The Agriculture Canada April outlook for principal field crops forecasts 2018-19 year-end canola stocks at 3.5 million tonnes, up from 2.5 million last year. The China trade situation has worsened since the Agriculture Canada report was produced so the export goal of 9.8 million tonnes might have to be revised down again if there is no resolution with China. That would also lift the ending stocks forecast. Currently, the ending stocks forecast of 3.5 million tonnes would be a stocks-to-use ratio of 18 percent, up from 12 percent last year.
To the end of week 39 of the crop year, which is 75 percent of the crop year, canola exports stood at 72 percent of the Agriculture Canada target so they are running a little behind the pace needed to reach the target.
In addition to the large oilseed stocks, the market is looking at Midwest weather forecasts that show cool, wet weather that could delay corn seeding enough to cause farmers to switch to shorter- season soybeans.
The same considerations helped December corn futures recover from the low close of about US$3.77 per bushel on April 25 to $3.87 on May 2.
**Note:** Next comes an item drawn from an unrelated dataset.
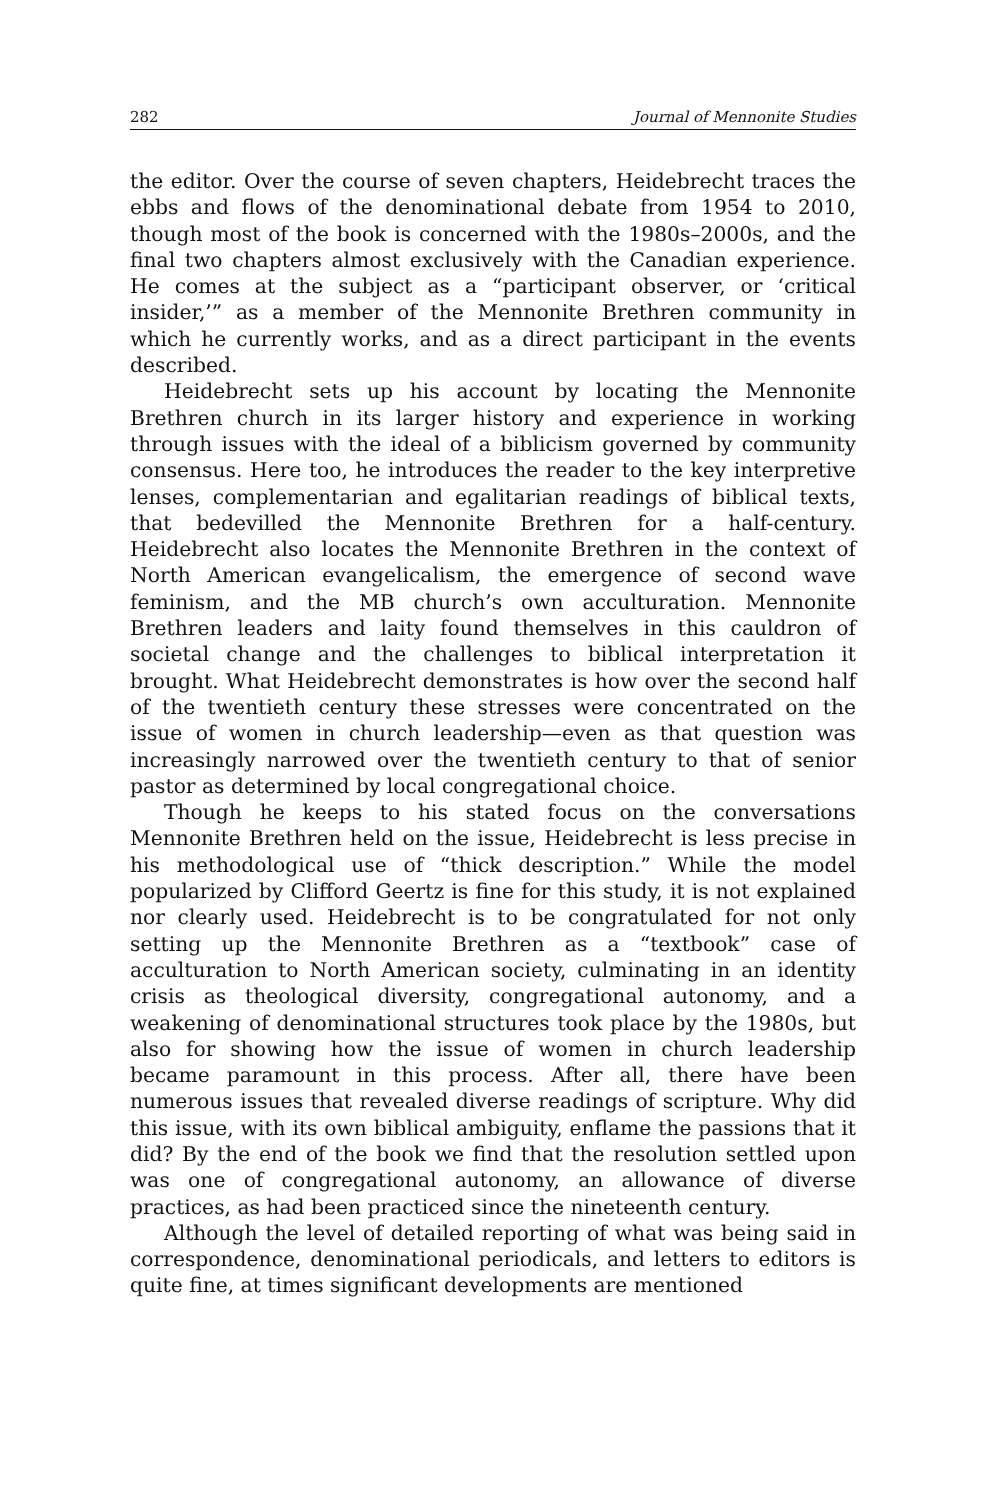282 Journal of Mennonite Studies
the editor. Over the course of seven chapters, Heidebrecht traces the ebbs and flows of the denominational debate from 1954 to 2010, though most of the book is concerned with the 1980s–2000s, and the final two chapters almost exclusively with the Canadian experience. He comes at the subject as a “participant observer, or ‘critical insider,’” as a member of the Mennonite Brethren community in which he currently works, and as a direct participant in the events described.
Heidebrecht sets up his account by locating the Mennonite Brethren church in its larger history and experience in working through issues with the ideal of a biblicism governed by community consensus. Here too, he introduces the reader to the key interpretive lenses, complementarian and egalitarian readings of biblical texts, that bedevilled the Mennonite Brethren for a half-century. Heidebrecht also locates the Mennonite Brethren in the context of North American evangelicalism, the emergence of second wave feminism, and the MB church’s own acculturation. Mennonite Brethren leaders and laity found themselves in this cauldron of societal change and the challenges to biblical interpretation it brought. What Heidebrecht demonstrates is how over the second half of the twentieth century these stresses were concentrated on the issue of women in church leadership—even as that question was increasingly narrowed over the twentieth century to that of senior pastor as determined by local congregational choice.
Though he keeps to his stated focus on the conversations Mennonite Brethren held on the issue, Heidebrecht is less precise in his methodological use of “thick description.” While the model popularized by Clifford Geertz is fine for this study, it is not explained nor clearly used. Heidebrecht is to be congratulated for not only setting up the Mennonite Brethren as a “textbook” case of acculturation to North American society, culminating in an identity crisis as theological diversity, congregational autonomy, and a weakening of denominational structures took place by the 1980s, but also for showing how the issue of women in church leadership became paramount in this process. After all, there have been numerous issues that revealed diverse readings of scripture. Why did this issue, with its own biblical ambiguity, enflame the passions that it did? By the end of the book we find that the resolution settled upon was one of congregational autonomy, an allowance of diverse practices, as had been practiced since the nineteenth century.
Although the level of detailed reporting of what was being said in correspondence, denominational periodicals, and letters to editors is quite fine, at times significant developments are mentioned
The U.S. corn stocks-to-use ratio at about 14 percent is more favourable than soybeans and is only two to four points higher than a few years ago when prices were much more attractive.
However, the wheat stocks picture is more gloomy, which helps explain the weak wheat price.
The USDA estimates domestic year end all-wheat stocks-to-use at about 52 percent, down only slightly from last year when it topped 55 percent and set a modern era high.
Focusing on just U.S. hard red spring wheat stocks-to-use, the ratio is about 60 percent, a level not seen since the low price years of the late 1980s and early 1990s.
The American commodity futures exchanges focus a lot on this burdensome U.S. supply and demand situation.
Also weighing on wheat is the good condition of this year’s winter wheat crop.
The Wheat Quality Council annual tour last week estimated Kansas yield at 47.2 bushels per acre, up from a weather stressed 38 bu. last year.
Seeded area is down from last year, but with the stronger yield potential the crop could be larger than a year ago.
Using the council’s estimated yield, production in Kansas would be 306.5 million bu. this year, up from 277.4 million last year.
The condition of wheat in neighbouring Oklahoma and Nebraska is even better than in Kansas.